PROBLEM:
Repeat exactly, and only, the lines from the one holding "Julianalaan 2" through the last line of the records below.

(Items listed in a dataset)
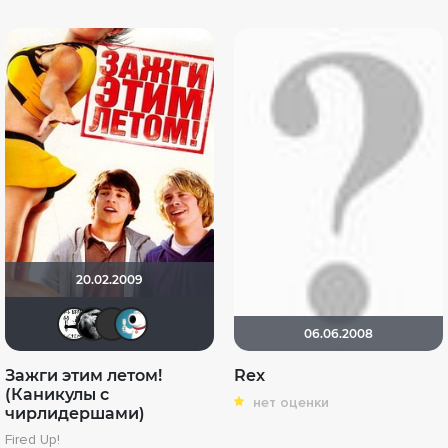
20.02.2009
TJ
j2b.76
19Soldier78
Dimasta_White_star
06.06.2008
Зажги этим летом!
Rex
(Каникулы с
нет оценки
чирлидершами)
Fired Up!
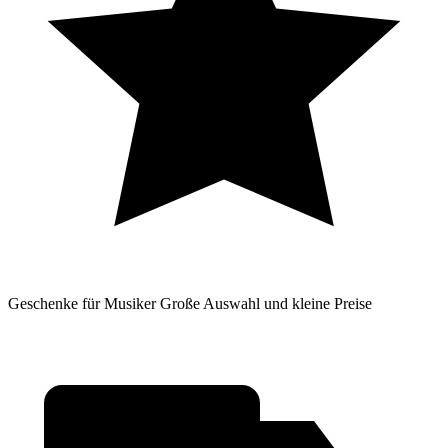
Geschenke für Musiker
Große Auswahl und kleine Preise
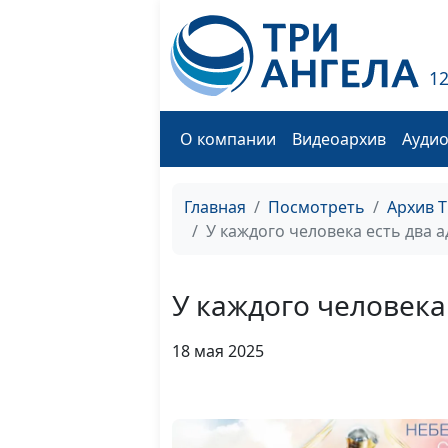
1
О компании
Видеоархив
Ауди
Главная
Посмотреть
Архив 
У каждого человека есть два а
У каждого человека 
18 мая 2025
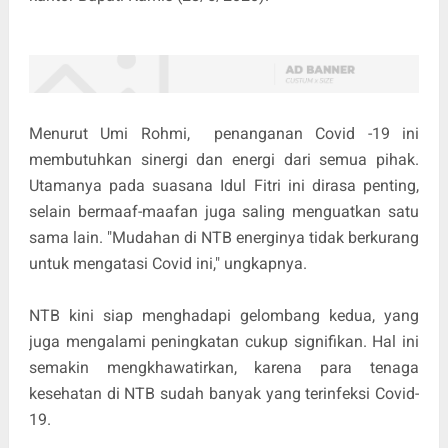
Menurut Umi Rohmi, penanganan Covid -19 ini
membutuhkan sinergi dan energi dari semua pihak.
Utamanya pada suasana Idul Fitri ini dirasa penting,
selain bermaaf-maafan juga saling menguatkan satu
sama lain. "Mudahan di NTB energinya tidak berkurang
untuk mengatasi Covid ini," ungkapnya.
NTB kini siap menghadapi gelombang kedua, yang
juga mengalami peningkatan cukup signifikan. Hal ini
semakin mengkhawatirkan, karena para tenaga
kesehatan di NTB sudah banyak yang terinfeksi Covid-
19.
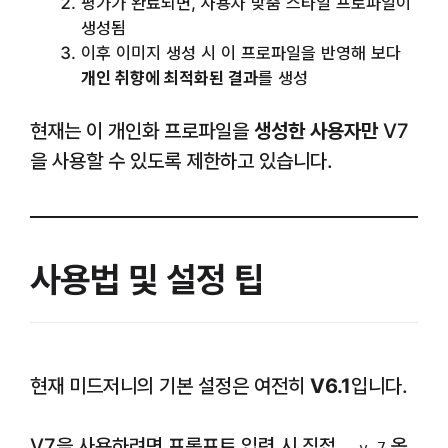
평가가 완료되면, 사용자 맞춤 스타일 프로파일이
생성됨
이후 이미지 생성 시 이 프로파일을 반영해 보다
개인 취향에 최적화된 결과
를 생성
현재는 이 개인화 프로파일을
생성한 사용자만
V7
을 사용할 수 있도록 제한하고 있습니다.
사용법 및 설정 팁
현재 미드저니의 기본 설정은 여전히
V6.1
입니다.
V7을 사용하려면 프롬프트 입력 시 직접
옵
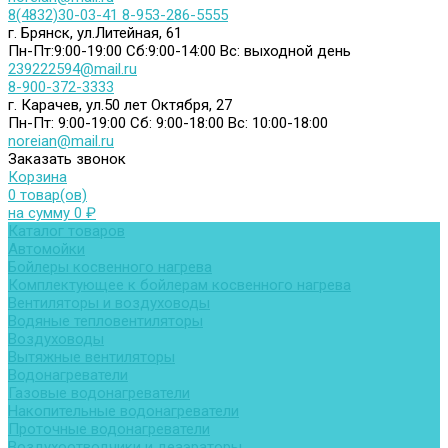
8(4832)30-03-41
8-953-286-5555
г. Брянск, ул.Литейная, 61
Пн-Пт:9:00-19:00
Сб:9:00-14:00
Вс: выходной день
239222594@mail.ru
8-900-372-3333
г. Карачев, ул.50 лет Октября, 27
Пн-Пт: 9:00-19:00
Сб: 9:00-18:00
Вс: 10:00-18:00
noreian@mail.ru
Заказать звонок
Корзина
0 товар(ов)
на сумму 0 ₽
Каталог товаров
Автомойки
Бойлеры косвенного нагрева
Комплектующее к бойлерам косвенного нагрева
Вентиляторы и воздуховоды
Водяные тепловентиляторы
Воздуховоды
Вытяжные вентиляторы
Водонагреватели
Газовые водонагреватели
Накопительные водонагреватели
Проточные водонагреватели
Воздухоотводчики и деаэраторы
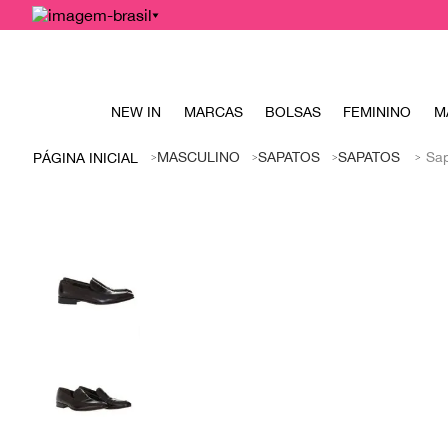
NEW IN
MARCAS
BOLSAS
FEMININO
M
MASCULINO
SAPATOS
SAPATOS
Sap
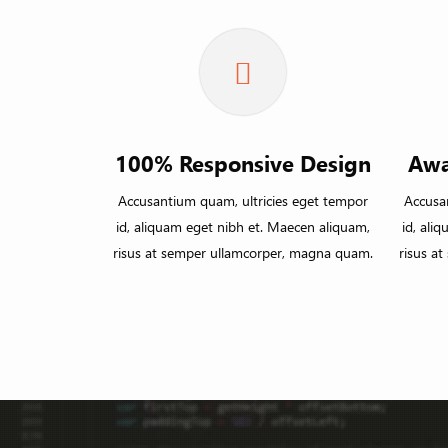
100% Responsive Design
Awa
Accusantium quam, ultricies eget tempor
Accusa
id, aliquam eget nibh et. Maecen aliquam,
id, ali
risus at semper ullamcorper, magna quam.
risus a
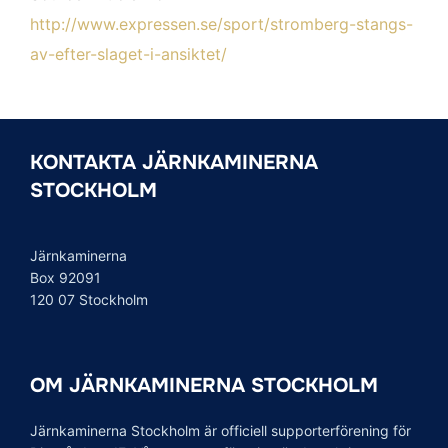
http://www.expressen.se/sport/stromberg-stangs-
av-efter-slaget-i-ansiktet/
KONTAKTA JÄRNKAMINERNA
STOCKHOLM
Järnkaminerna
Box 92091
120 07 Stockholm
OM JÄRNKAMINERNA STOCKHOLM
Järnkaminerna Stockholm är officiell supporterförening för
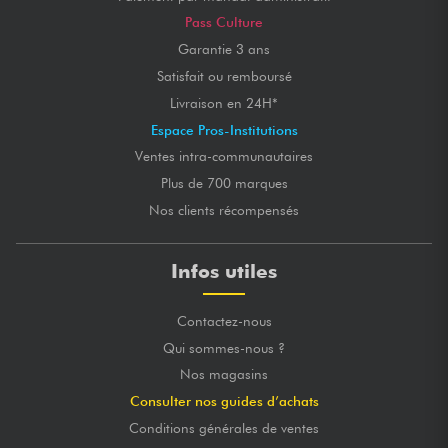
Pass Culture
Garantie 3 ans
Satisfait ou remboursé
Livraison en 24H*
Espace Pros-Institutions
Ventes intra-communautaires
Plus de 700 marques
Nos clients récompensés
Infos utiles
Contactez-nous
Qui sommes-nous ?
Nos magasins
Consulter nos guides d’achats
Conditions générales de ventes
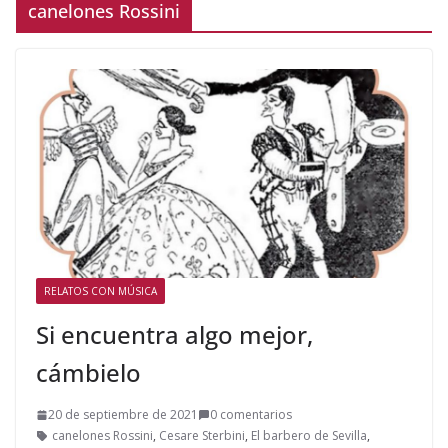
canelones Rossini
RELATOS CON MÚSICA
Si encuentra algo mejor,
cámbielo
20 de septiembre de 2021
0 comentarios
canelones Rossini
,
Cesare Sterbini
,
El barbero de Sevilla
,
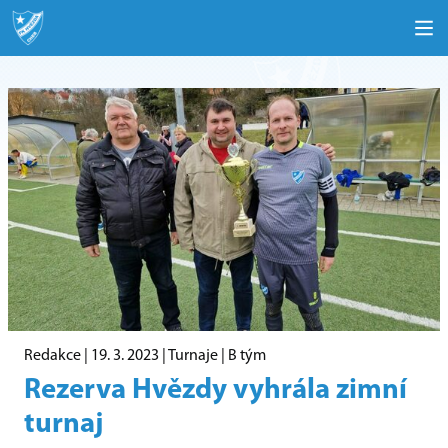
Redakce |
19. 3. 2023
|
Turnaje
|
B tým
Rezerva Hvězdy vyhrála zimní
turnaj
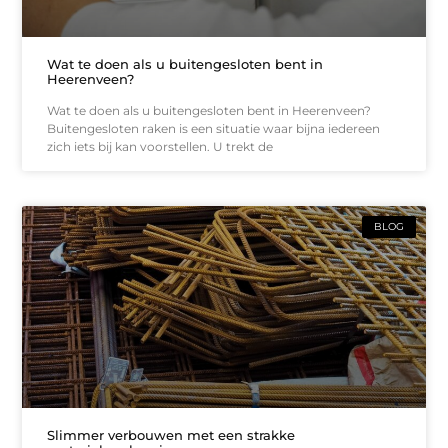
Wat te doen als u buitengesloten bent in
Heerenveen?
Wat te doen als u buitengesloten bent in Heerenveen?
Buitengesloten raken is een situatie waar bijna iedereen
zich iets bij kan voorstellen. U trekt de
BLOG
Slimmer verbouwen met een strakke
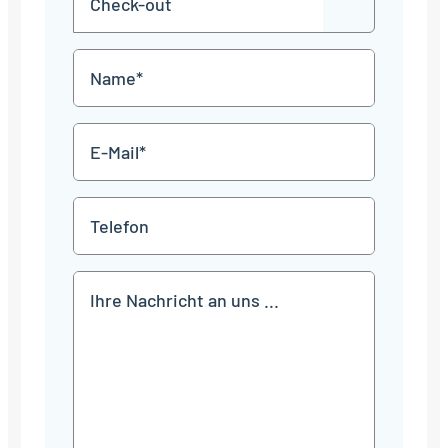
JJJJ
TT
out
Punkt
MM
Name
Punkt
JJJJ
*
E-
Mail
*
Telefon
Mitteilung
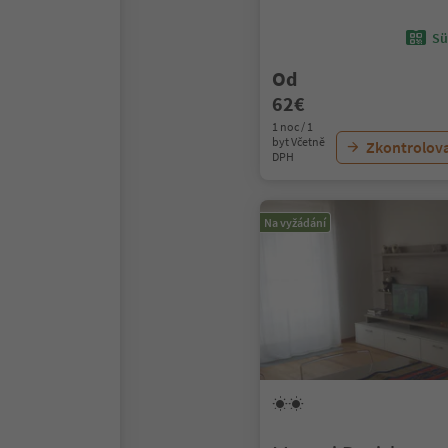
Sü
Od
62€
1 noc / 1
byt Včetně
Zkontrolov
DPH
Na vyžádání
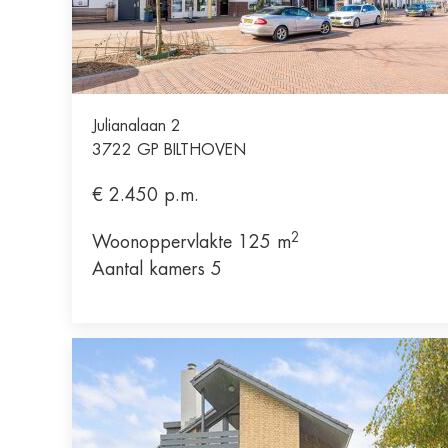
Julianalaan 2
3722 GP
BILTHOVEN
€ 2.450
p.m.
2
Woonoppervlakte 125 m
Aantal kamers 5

ANSWER TO THIS EXERCISE:
Julianalaan 2
3722 GP
BILTHOVEN
€ 2.450
p.m.
2
Woonoppervlakte 125 m
Aantal kamers 5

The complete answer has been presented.